## WHAT YOU NEED TO DO
Return every line of the listing below that contains the word "from", matching case exactly.

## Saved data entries
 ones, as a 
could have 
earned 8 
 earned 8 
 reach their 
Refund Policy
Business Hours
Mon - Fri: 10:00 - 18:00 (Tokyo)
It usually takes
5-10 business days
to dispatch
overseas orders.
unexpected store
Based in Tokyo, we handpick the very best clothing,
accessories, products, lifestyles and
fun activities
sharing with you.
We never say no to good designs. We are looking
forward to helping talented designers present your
--
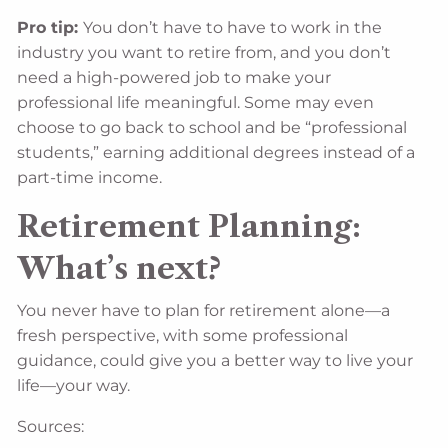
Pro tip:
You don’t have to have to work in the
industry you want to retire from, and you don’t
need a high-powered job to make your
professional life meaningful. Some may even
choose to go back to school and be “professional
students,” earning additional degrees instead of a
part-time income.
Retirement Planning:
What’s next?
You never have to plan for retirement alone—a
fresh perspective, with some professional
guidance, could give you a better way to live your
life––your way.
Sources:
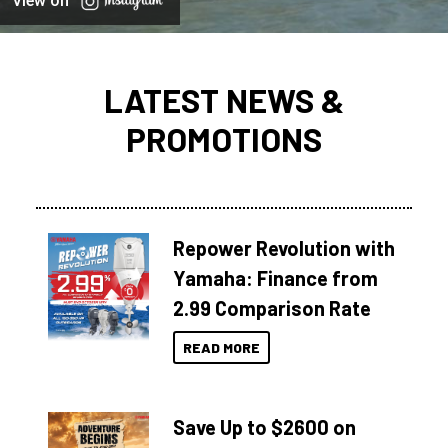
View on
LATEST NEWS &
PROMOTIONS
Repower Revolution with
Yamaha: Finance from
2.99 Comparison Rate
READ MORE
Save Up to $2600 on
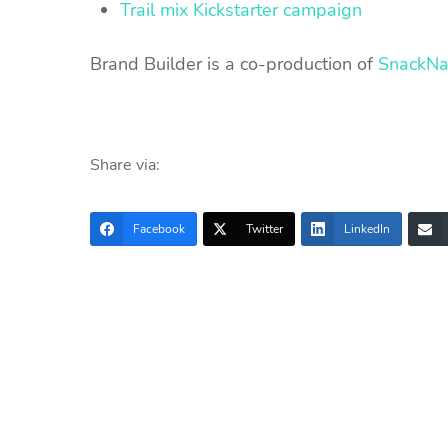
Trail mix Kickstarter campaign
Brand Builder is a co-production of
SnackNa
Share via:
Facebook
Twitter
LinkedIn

## RESPONSE BELOW
industry you want to retire from, and you don’t
Yamaha: Finance from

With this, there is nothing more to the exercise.